Bonsai juniper forest.
Sharimiki (driftwood style) bonsai juniper.
Leaning sharimiki (driftwood style) bonsai juniper.
The inaugral Kuala Lumpur Bonsai & Orchid Show 2012 was held at the Taman Botani Perdana in conjunction with the Petronas Formula One Malaysia Grand Prix 2012. Taman Botani Perdana is formerly known as the Lake Gardens. This even was organised by the Dewan Bandaraya Kuala Lumpur (DBKL). Wuan wanted to see the bonsai on display there. We went on Sunday afternoon with the sky threatening to pour any minute. That was also my first visit to the park.
As we were not familiar with the grounds, we parked at the farthest end of the park from where the show was held. Apparently, the park does not have accessible parking and we had to make do with the regular-sized one. The good thing about the entire place is that it connectivity between walkways and roads are almost seamless.
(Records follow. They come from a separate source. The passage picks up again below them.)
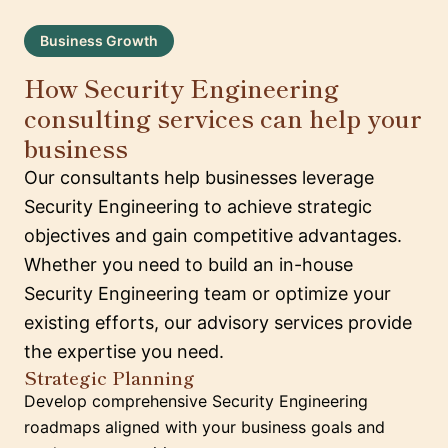
Business Growth
How Security Engineering
consulting services can help your
business
Our consultants help businesses leverage
Security Engineering to achieve strategic
objectives and gain competitive advantages.
Whether you need to build an in-house
Security Engineering team or optimize your
existing efforts, our advisory services provide
the expertise you need.
Strategic Planning
Develop comprehensive Security Engineering
roadmaps aligned with your business goals and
Visitors in wheelchairs will be quite at ease moving around.
Stalls offering food and drinks, herbs, ornamental plants, bonsai and orchids like the road leading to the exhibition. It was a rather long stretch of upward slope that would have been difficult for me to traverse independently without Wuan’s assistance. We were to discover later that we could have accessed the exhibit area from another car park just beside Bukit Aman. We also discovered several ramps leading to the amphitheatre and other parts of the park that we would like to explore the next time we go there again.
We spent some time appreciating the meticulous work that went into crafting the bonsai. Some of those miniature trees must have been decades old. I also read that, if well taken care of, bonsai will outlive their creators as these trees can grow to be a few hundred years old or more. The orchids too were an attraction by themselves. Their burst of colours were in stark contrast against the restrained flair of the bonsai.
After having satiated ourselves with ogling the exhibits, Wuan and I browsed at the stalls selling plants and herbs. We found and bought two ornamental plants that we were looking for – croton and red button ginger (costus woodsonii). Further down the road, we checked out the stall with a good spread of traditional herbs usually used in home remedies. We would love to include some of them in the garden but there is no more space for any. In the end, Wuan bought the pandan wangi. We three heavy bags of plant in tow, we made a final stop at the lake where Wuan took shots of the resident ducks and geese, and agreed that we would return to the park soon.